- Text under study -
====================

Single child per parent
Not possible with relations of this type
Type D
Use when parent is not a list and not derived
Data needed to generate:
- children: name of child table
- parent_ids: list of parent ids
- child_ids: list of the id of the child for each parent such that
child_ids[i]is the id of the child forparent_id[i]
The implementation uses a EntityLink::Parent for joins of this type.
Multiple children per parent
Not possible with relations of this type
Single child per parent
select c.*, p.id as parent_id
from rows from (unnest({parent_ids}), unnest({child_ids})) as p(id, child_id),
children c
where c.id = p.child_id
and .. other conditions on c ..
The ROWS FROM construct is not part of ANSI SQL.
Handling interfaces
If the GraphQL type of the children is an interface, we need to take special care to form correct queries. Whether the parents are implementations of an interface or not does not matter, as we will have a full list of parents already loaded into memory when we build the query for the children. Whether the GraphQL type of the parents is an interface may influence from which parent attribute we get child ids for queries of type C and D.
When the GraphQL type of the children is an interface, we resolve the
interface type into the concrete types implementing it, produce a query for
each concrete child type and combine those queries via union all.
Since implementations of the same interface will generally differ in the
schema they use, we can not form a union all of all the data in the
tables for these concrete types, but have to first query only attributes
that we know will be common to all entities implementing the interface,
most notably the vid (a unique identifier that identifies the precise
version of an entity), and then later fill in the details of each entity by
converting it directly to JSON. A second reason to pass entities as JSON
from the database is that it is impossible with Diesel to execute queries
where the number and types of the columns of the result are not known at
compile time.

====================

- The data -
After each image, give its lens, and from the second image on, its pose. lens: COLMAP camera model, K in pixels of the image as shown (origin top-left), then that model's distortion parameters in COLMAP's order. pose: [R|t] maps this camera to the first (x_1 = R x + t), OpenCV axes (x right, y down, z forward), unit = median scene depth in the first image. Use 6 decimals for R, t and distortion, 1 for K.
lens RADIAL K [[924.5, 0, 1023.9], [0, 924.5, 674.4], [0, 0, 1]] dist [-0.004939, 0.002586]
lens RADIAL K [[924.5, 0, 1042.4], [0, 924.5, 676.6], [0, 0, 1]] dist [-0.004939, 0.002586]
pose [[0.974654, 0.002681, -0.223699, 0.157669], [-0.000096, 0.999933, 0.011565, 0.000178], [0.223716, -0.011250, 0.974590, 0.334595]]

====================

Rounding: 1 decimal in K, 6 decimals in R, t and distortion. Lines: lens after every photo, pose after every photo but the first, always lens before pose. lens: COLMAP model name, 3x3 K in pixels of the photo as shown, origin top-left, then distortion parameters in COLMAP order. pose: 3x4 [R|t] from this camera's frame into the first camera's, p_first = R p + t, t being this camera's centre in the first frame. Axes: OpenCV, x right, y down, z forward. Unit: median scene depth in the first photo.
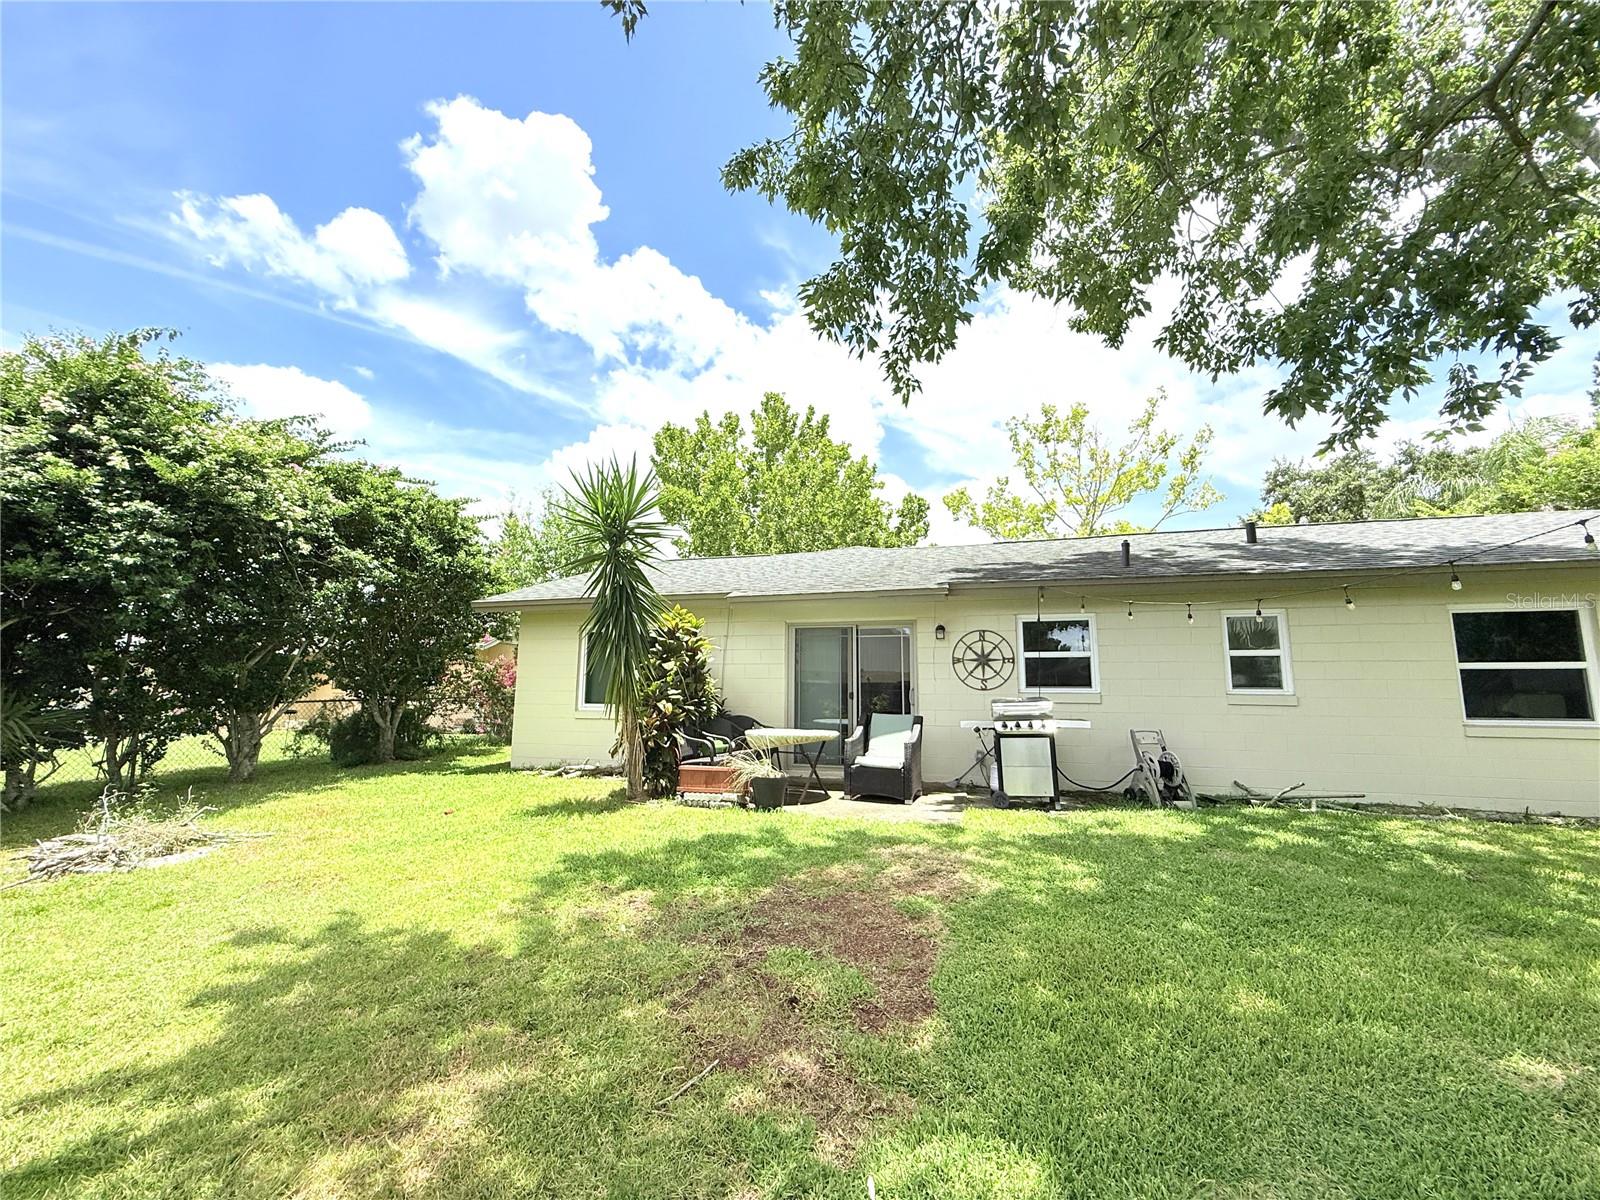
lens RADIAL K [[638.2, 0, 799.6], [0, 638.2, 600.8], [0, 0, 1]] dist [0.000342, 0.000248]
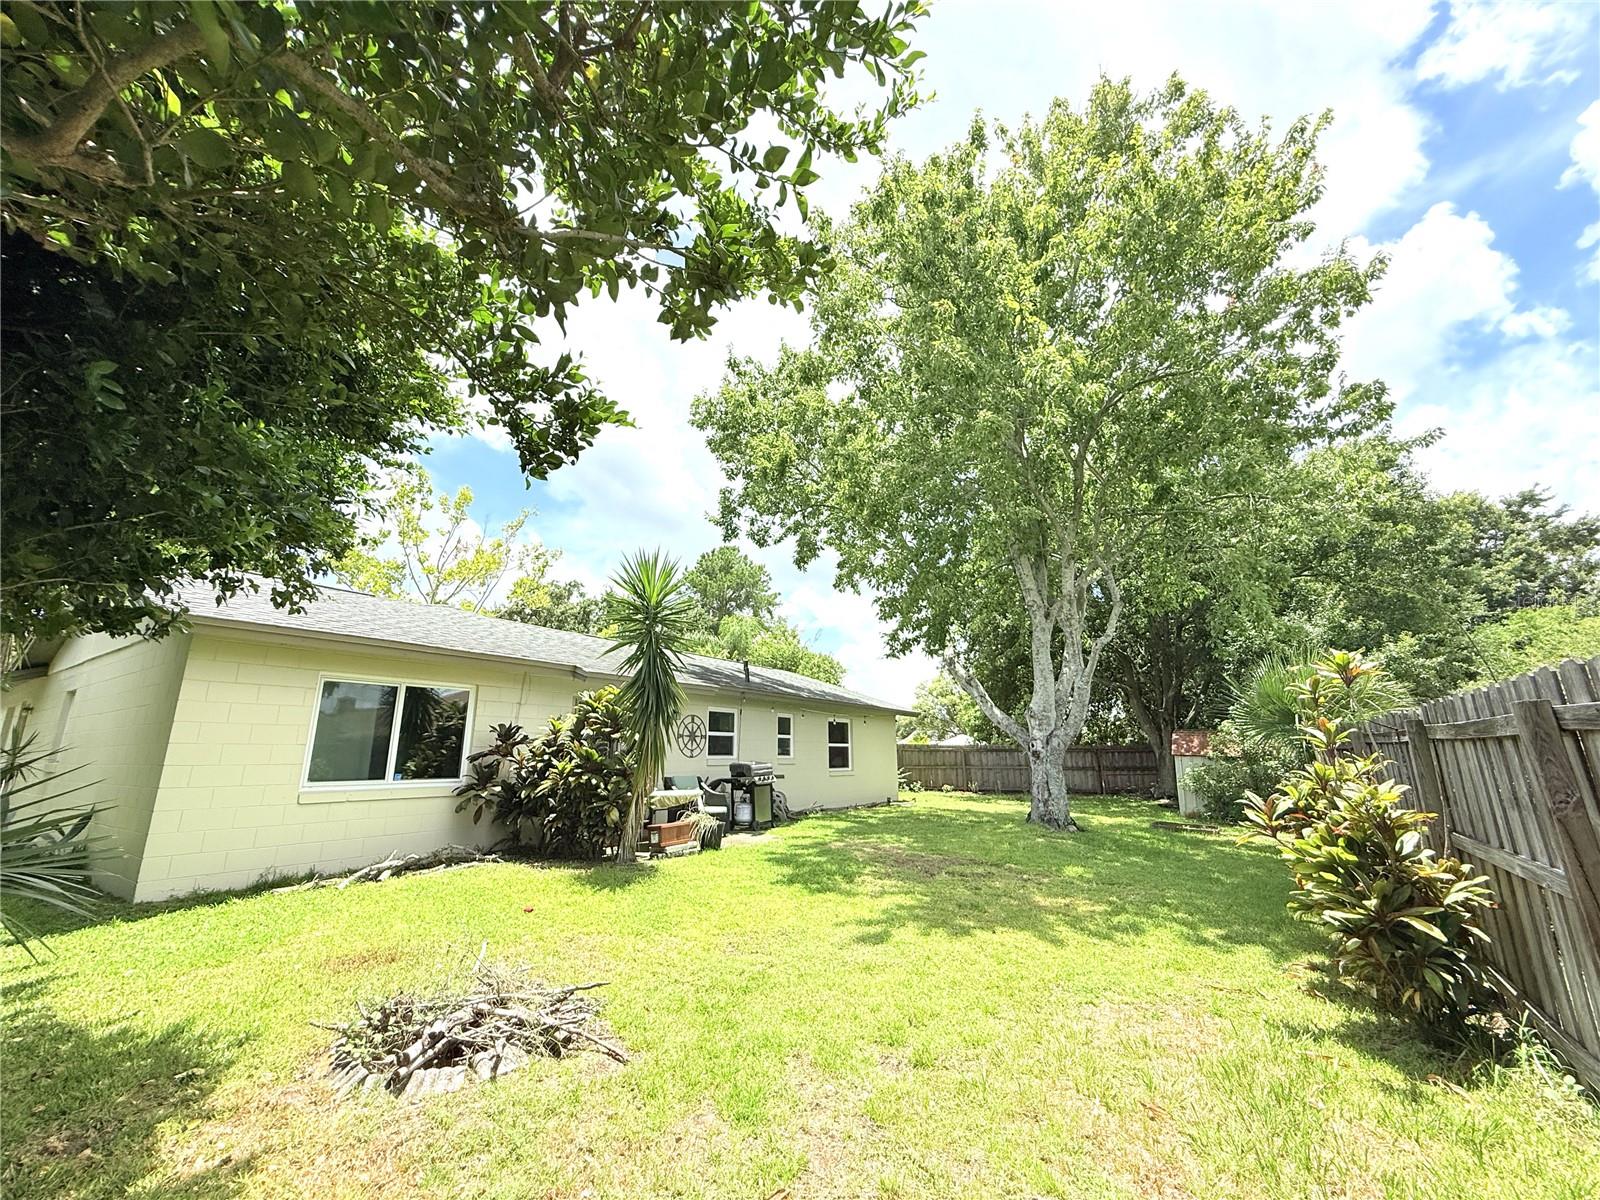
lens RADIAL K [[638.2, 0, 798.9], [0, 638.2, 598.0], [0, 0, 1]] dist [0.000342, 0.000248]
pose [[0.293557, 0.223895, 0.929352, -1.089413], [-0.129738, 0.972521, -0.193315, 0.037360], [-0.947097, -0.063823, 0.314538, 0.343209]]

====================

- Task list -
a – In the join-query text, switch "GraphQL type" to "API type" and write out the passage starting with "Handling interfaces" and going on through "type C and D.".
b – According to the join-query text, what does the vid identify?
c – Name every piece of data the join-query text lists as needed to generate a Type D join.

- Expected responses -
a –
Handling interfaces
If the API type of the children is an interface, we need to take special care to form correct queries. Whether the parents are implementations of an interface or not does not matter, as we will have a full list of parents already loaded into memory when we build the query for the children. Whether the API type of the parents is an interface may influence from which parent attribute we get child ids for queries of type C and D.

b – The precise version of an entity.

c – children, parent_ids, child_ids